Chris Reynolds is a freshman from Sellersville, Penn. and majors in aerospace engineering, with a minor in multidisciplinary design.

It seems like college is a social norm nowadays, even for students who are first in their families to attend college. College was an assumed path others expected me to take. Throughout K-12 experiences I did everything on my own since my parents, who emigrated from China and did not attend high school, could not help me with homework. I navigated the waters of high school and figured out how to get to college. I knew it was not just what I did inside the classroom that mattered, but what I did outside the classroom as well.

Even though my parents knew next to nothing about college admission processes, they supported my goals. It was an unspoken expectation that I’d attend the University of Michigan. Even now they don’t say much to me about college, but my dad says he knows he can’t help me with academics. He tells me to not put too much pressure on myself and enjoy the college experience.

As a first generation college student I feel there are strong expectations for me to do well because I am first in my family to take this new path. Even though I’m independent and feel most of my academic success depends on me alone, I‘m beginning to realize there are many people willing to help me succeed.

Melody Ng is a freshman from Sterling Heights. She is currently undecided about her major field of study.

It was not until my last year of middle school that I ever thought about going to college or having a life outside Battle Creek. I always assumed I would work in a factory like everyone in my family. Fortunately, my teachers and counselors saw academic potential and encouraged me to apply for a generous college scholarship. I received this life altering $32,000 in front of my family, peers, and their families at our eighth grade graduation ceremony. That evening sealed my fate as a first-generation college student.

Four years later I packed up my life and bags to move to Ann Arbor. I was amazed and horrified to see so many students from very wealthy families and lives different from mine. I feared that I’d be all alone, my clothes wouldn’t be nice enough or I hadn’t traveled enough. The hardest part was even my first roommate was one of these people, so there was no escaping feelings of inadequacy. Eventually, I found a group of friends on my dorm hallway who I could be myself around. This bliss was short lived after my best friend transferred to another school and others intentionally excluded me because they didn’t make efforts to understand me.

As the end of my second year of college approaches things are looking up. I know who I want to be, what I want to do, and I’ve met some rather extraordinary people. It’s been a roller coaster time, and I’ve become an even stronger and better person than that oblivious middle school girl.

Danielle Boshers is a sophomore majoring in Earth and Environmental Science with minors in Math and Oceanography.
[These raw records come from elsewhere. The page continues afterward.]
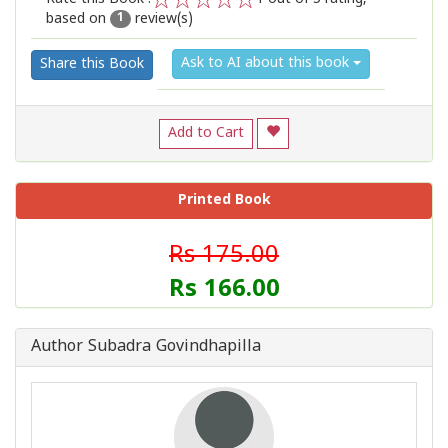
based on
review(s)
1
2
3
4
5
1
Ask to AI about this book
Share this Book
Add to Cart
Printed Book
Rs 175.00
Rs 166.00
Author Subadra Govindhapilla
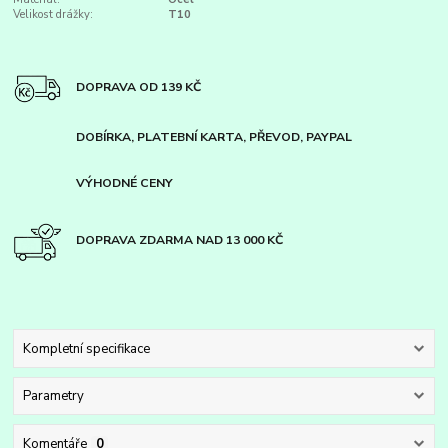
Velikost drážky:
T10
DOPRAVA OD 139 KČ
DOBÍRKA, PLATEBNÍ KARTA, PŘEVOD, PAYPAL
VÝHODNÉ CENY
DOPRAVA ZDARMA NAD 13 000 KČ
Kompletní specifikace
Parametry
Komentáře
0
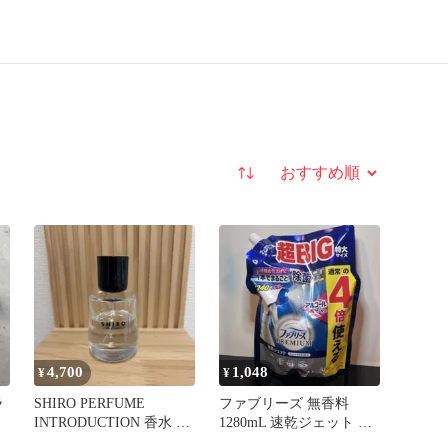
並び替え
4,700
1,048
¥
¥
ラ
SHIRO PERFUME
ファブリーズ 無香料
INTRODUCTION 香水 残
1280mL 速乾ジェット 消
量6割
臭スプレー 超Big詰め替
Dwight Lang is faculty advisor to First-gens at Michigan. He teaches in the sociology department at the University of Michigan and is an Contributor.



Sat, Apr 20, 2013 : 9:47 p.m.

A delightful article, and I really enjoyed reading the essays by these four students. Best of luck to them and all the first-gen students at Michigan. So much sad news in the world, it was good to read this.


Fri, Apr 19, 2013 : 1:08 p.m.

I was a first -generation college student and I wish there had been a group like this when I was in school. Hats off to you Mr. Lang!